UNESCO’s World Digital Library launches today. It’s a site where you can view artifacts from every UNESCO member country, or, in the words of the WDL, it “makes available on the Internet, free of charge and in multilingual format, significant primary materials from countries and cultures around the world.”

Screenshot of the World Digital Library homepage
Screenshot of the World Digital Library homepage

Right now, there’s a bit of a mismatch between the lofty mission statement and the actual site — there are only 1,170 artifacts as of now. But it’s growing, so it will be interesting to watch the site develop.

The layout is cool. It’s actually a pretty simple idea to lay artifacts out on a map of the globe, but it changes my experience of the artifacts. It makes me think about the objects each country chooses as repositories of its history, and about what values and expectations went into making these decisions.
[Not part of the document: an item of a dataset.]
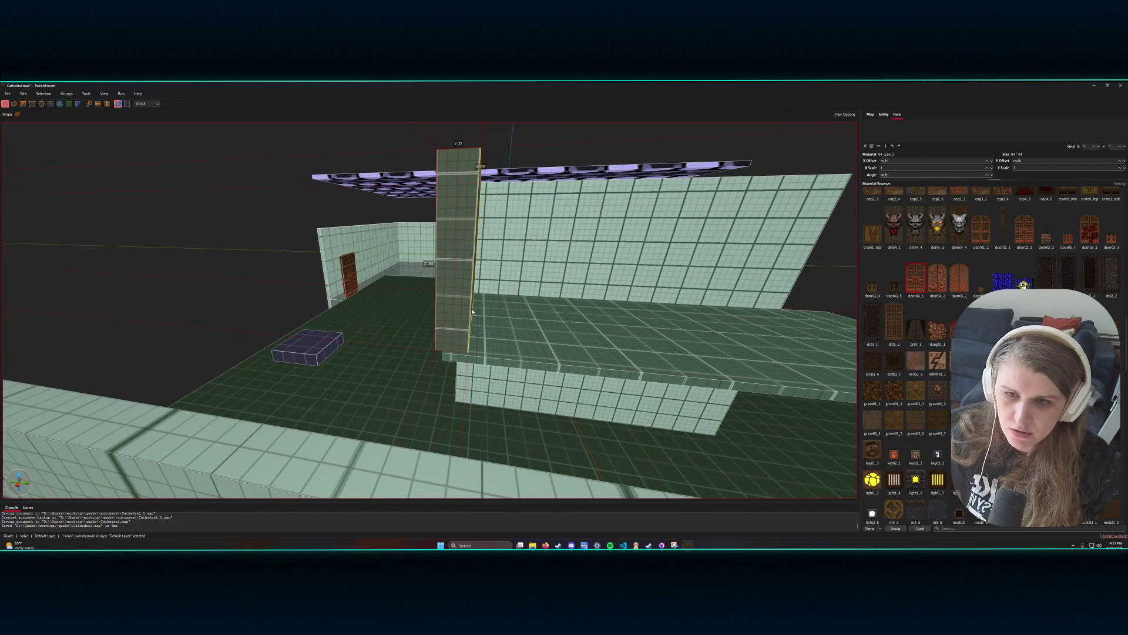
scroll(442, 318, up, 3)
key(w)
Plus, it’s so easy to use that everyone from elementary school students to grownups could benefit from it.

Blogging the Beinecke

Room 26 Cabinet of Curiosities is a blog featuring amazing finds from Yale’s phenomenal Beinecke Rare Book and Manuscript Library. I like the lesbian pulp novels, the Revolutionary War-era lottery tickets, and the WPA textbooks from the 1940s. The blog is maintained by Tim Young (curator of the Modern Books and Manuscripts collection) and Nancy Kuhl (curator of poetry for the Yale Collection of American Literature).

Riding a moon bat to Saturn (obviously), from Voyage dans la Lune, a 1900 book about lunar travel in the Beineckes collection.
Riding a moon bat to Saturn (obviously), from Voyage dans la Lune, a 1900 book about lunar travel in the Beinecke's collection.
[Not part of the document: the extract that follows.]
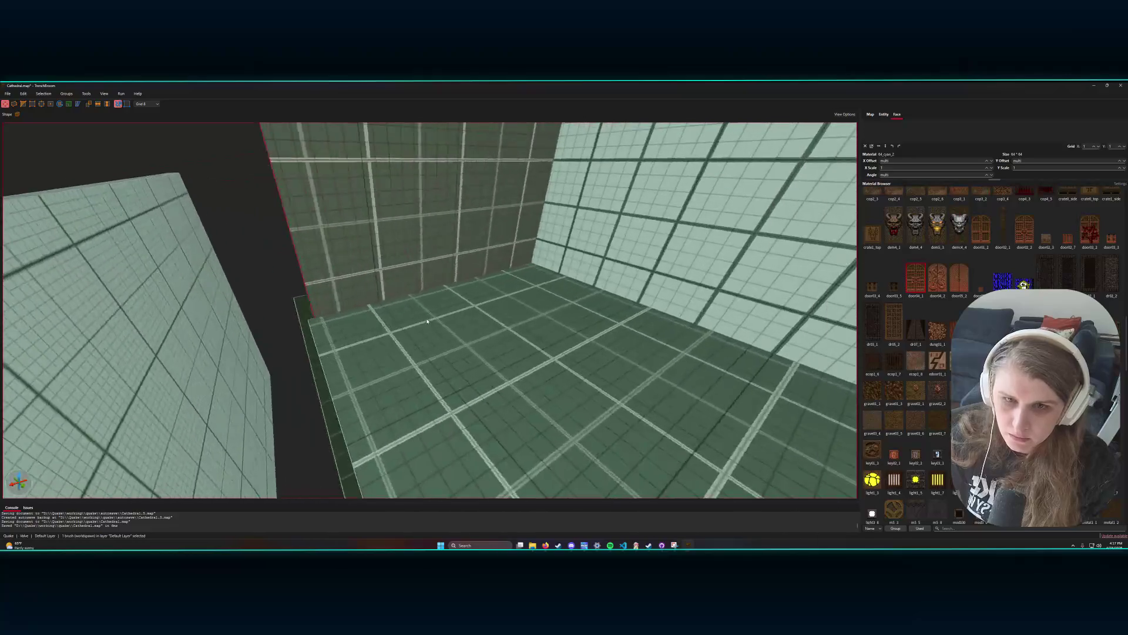
key(s)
I think a blog is a great way of showcasing a collection, since it portions out awesome finds in manageable chunks. I often feel overwhelmed by the number of digital collections out there, and a blog helps me to process things at a reasonable pace.

Also awesome: the Beinecke produces podcasts about its events and exhibitions. To be honest, I’m not likely to listen to a podcast of an event (although maybe others are?), because an event is an event — designed for the people who are there in person, and not necessarily suited for recording. I’d really like to see them spotlight individual items in the collection, the way they do in the blog, and explore them from a bunch of different angles.

Wax cylinder recordings

Photograph by Scott Dierdorf.
Photograph by Scott Dierdorf.

(Via MetaFilter.) Syracuse University has started digitizing its Belfer collection of cylinder recordings. So far it has 293 online, but they’re hoping to get 6,000 recordings digitized by the end of the year. You can search the recordings by keyword or browse them by subject (e.g., “Elks (Fraternal Order)” and “Foot’s resolution, 1829”), and you can download the recordings as MP3s or WAV files.

My favorite, hands down, is the 1910 anti-daylight savings song “We Don’t Want More Daylight.” My one tiny criticism is that I wish there was a straightforward list of all the recordings.